Ancient Flood Channels Cut Deep into Mars

The location of the ~1000 kilometer Marte Vallis channel system on Mars. Marte V

The location of the ~1000 kilometer Marte Vallis channel system on Mars. Marte Vallis is filled with young lavas obscuring the source and morphology of the channels.

Relatively recently, water blasted out from an underground aquifer on Mars, carving out deep flood channels in the surface that were later buried by lava flows, radar images complied from an orbiting NASA probe shows.

The channels are at least twice as deep as previous estimates for Marte Vallis, an expanse of plains just north of the Martian equator that is the youngest volcanic region on the planet.

Most outflow channels on Mars date back billions of years, when the planet was believed to be warmer and wetter than the cold, dry desert it is today.

Marte Vallis is the exception. Channels still visible on the surface cut through very young lava flows, indicating liquid water was present in the relatively recent past. But a key piece of the story has been hidden below ground.

Using radar sounding data collected by an instrument on NASA’s Mars Reconnaissance Orbiter, scientists have created the first three-dimensional reconstruction of Marte Vallis, which reveals buried flood channels 1,000 kilometers (621 miles) long and twice as deep as analysis of surface features had suggested.

“From looking at the surface, you can see the channels were there, but you have no idea how deep it was, which is obviously important because the depth tells you something about the amount of erosion and how much water was there,” lead researcher Gareth Morgan, with the Smithsonian Institution in Washington DC, told Discovery News.

“We see similar channels elsewhere on Mars and they are not filled with lava so it’s important to be able to compare different channel systems, and also similar systems on Earth, to give us clues about how they formed,” Morgan said.

The finding indicates that about 500 million years ago, a time when Mars already was presumed to be cold and dry, massive flooding was still under way, perhaps contributing to a global climate change.

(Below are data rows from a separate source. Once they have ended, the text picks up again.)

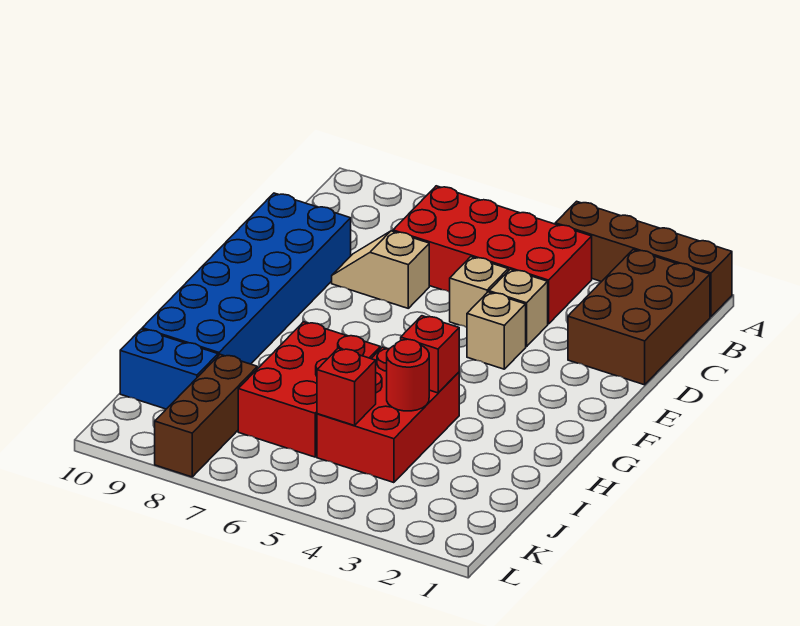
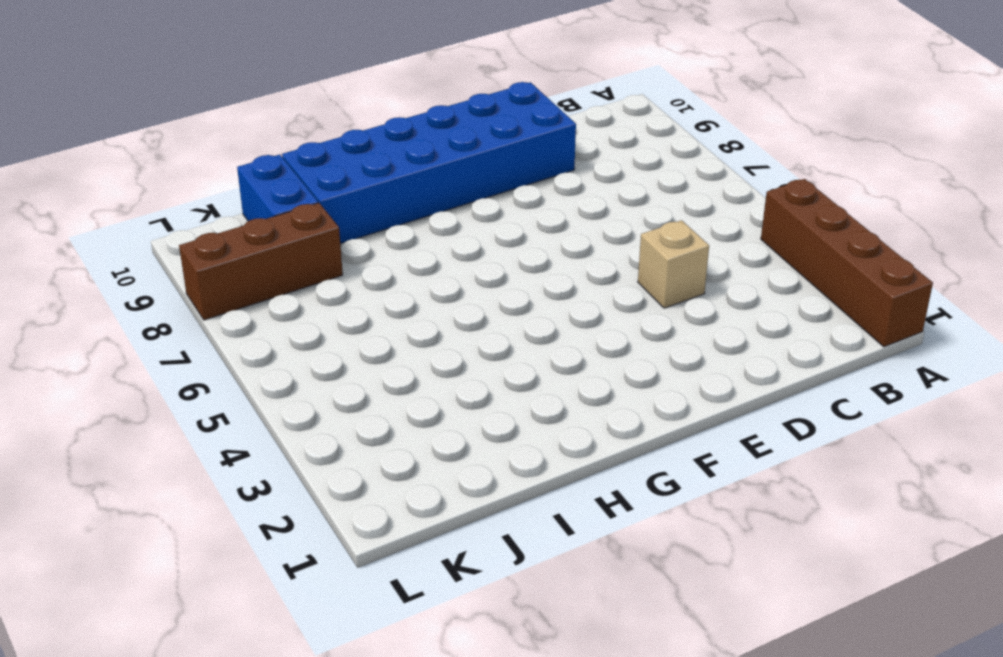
none -> brown 2x3 brick [568,249,710,385]
none -> red 2x4 brick [393,186,592,324]
none -> tan 1x1 brick [450,257,508,327]

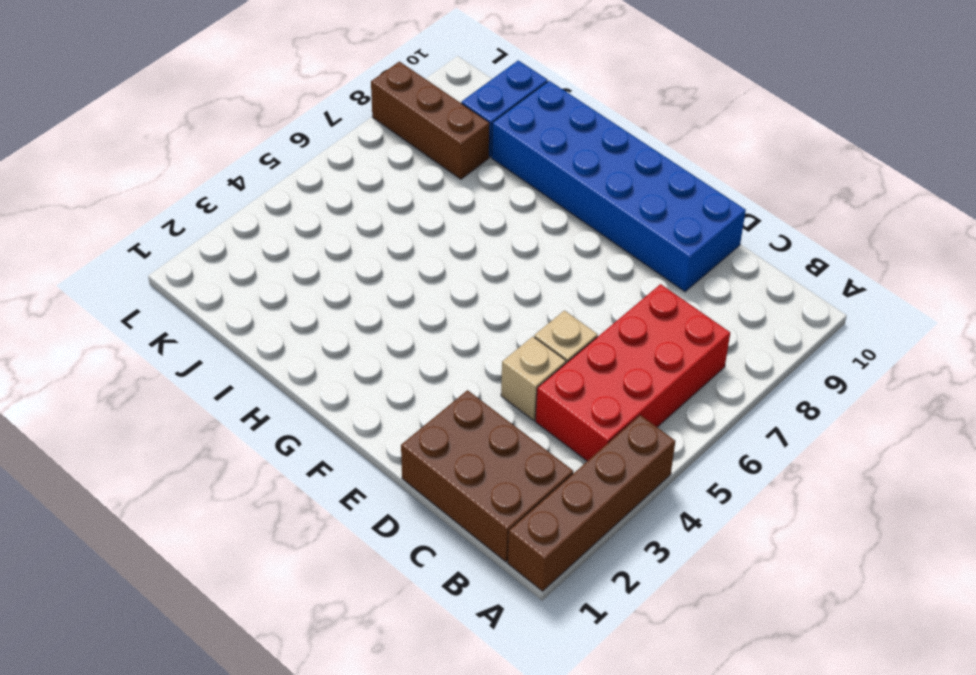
none -> tan 1x2 slope [332,231,429,308]
none -> tan 1x1 brick [467,292,526,369]
none -> red 2x3 brick [317,347,459,483]

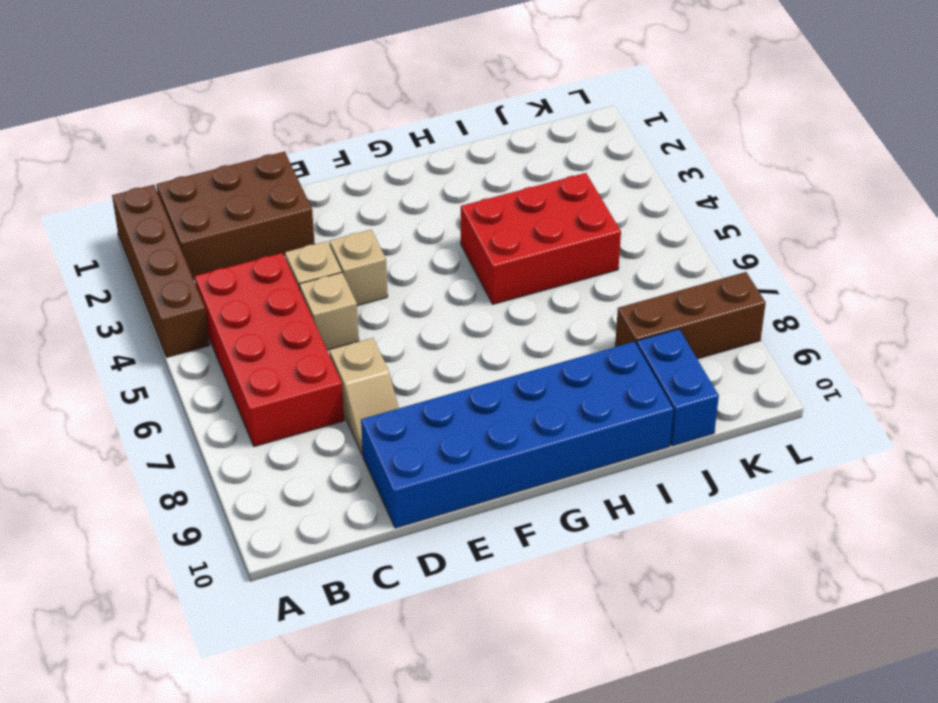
none -> red 2x3 brick [238,322,380,457]
none -> red 1x1 brick [401,316,459,393]
none -> red 1x1 round brick [387,339,429,411]

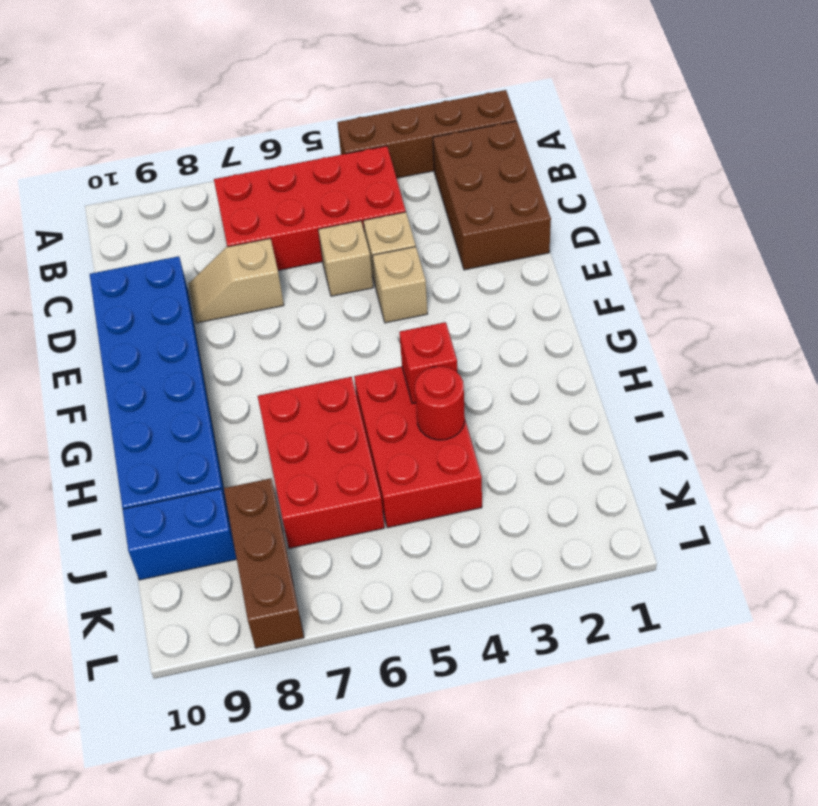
none -> red 1x1 brick [317,348,376,426]

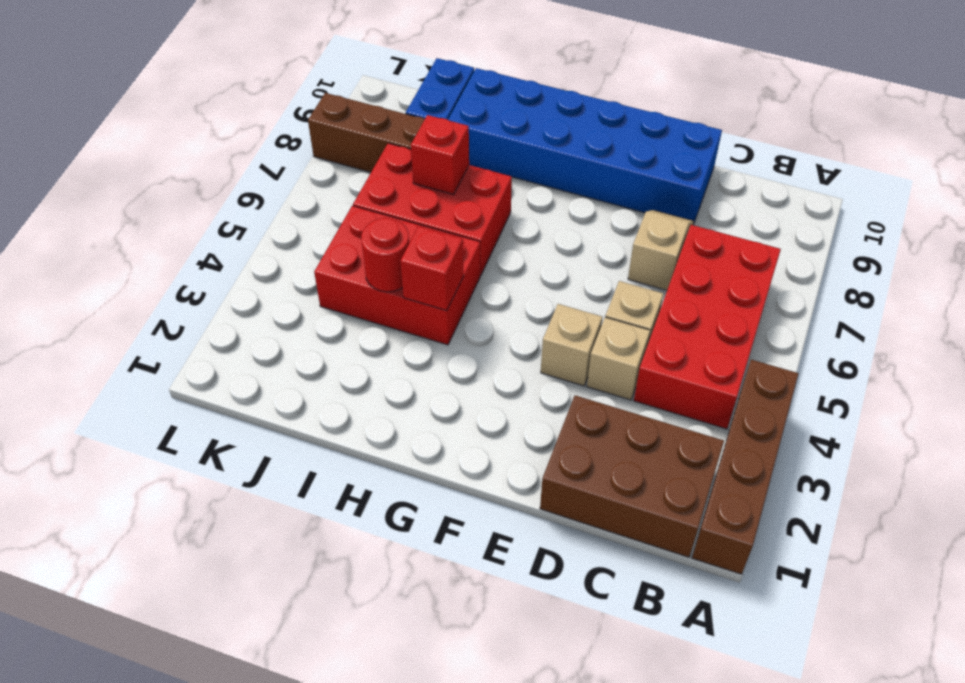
red 1x1 brick [411,115,469,194] -> red 1x1 brick moved to [317,348,376,426]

The radar maps also for the first time point to the source of the flooding, a now-buried portion of a fractured region known as Cerberus Fossae, located west of Marte Vallis.

The scientists did not give an estimate of how much water was needed to carve the channels, which are at least as deep as between 75 meters, (246 feet) to 110 meters (361 feet) beneath the surface.

The channels compare to the largest-scale flood channels found on Earth, which are located in eastern Washington, in the Pacific northwest.

While radar instruments aboard NASA’s Mars Reconnaissance Orbiter and Europe’s Mars Express spacecraft are “very capable, most of the rock layers on Mars are not especially cooperative,” geologist Jeffrey Plaut, with NASA’s Jet Propulsion Laboratory in Pasadena, Calif., told Discovery News.

“Most of the targets where we see interesting things underground are in ice, but this particular place is a relatively young volcanic terrain, so we’re seeing through solid rock, basically,” Plaut said.

“What’s really interesting is that the patterns of the layers that we see across these channels tells us something of the history of how those channels evolved,” Plaut added.

The research is reported in this week’s Science.